» **Work order**
Rewrite the items below, replacing "average" with "mean" and keeping everything else the same. Leave the pictures out.

» **Recorded information**
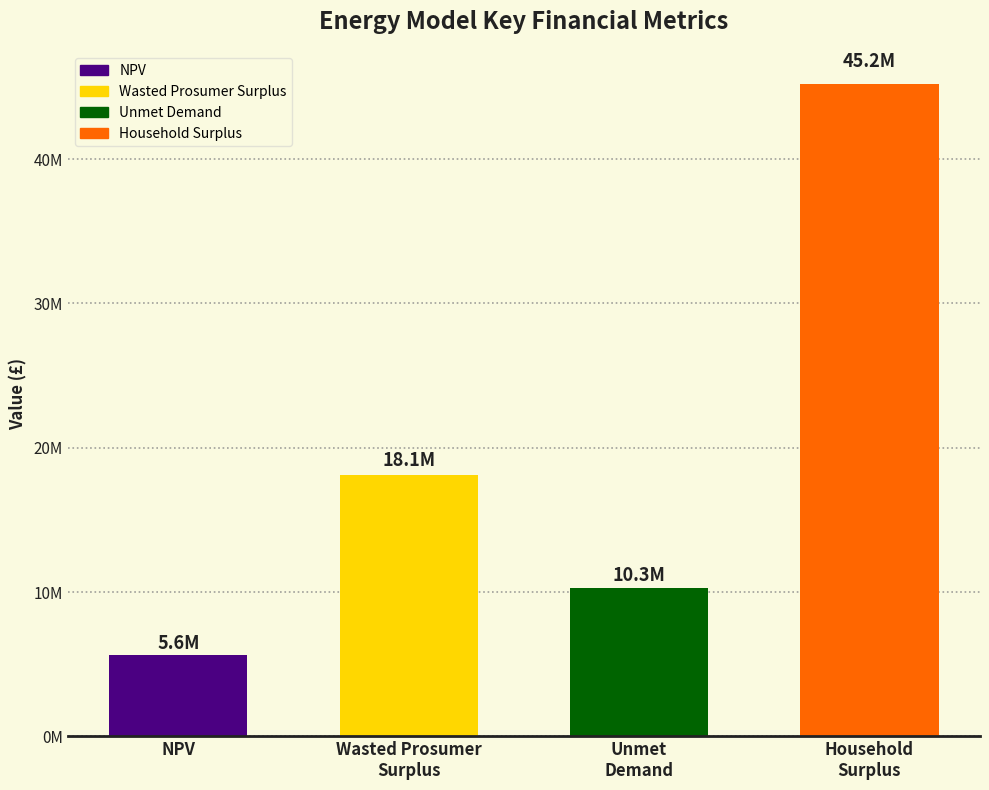

What is the sum of the values at Wasted Prosumer
Surplus and Unmet
Demand?

28378393.4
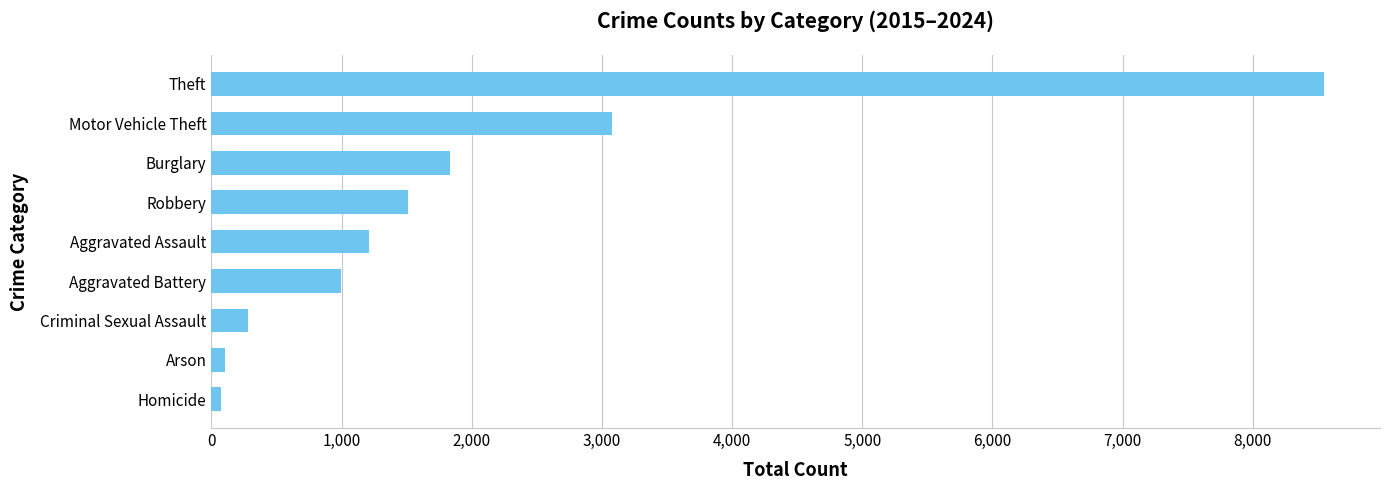

What is the average value?

1960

» **Output for this exercise**
What is the sum of the values at Wasted Prosumer
Surplus and Unmet
Demand?

28378393.4

What is the mean value?

1960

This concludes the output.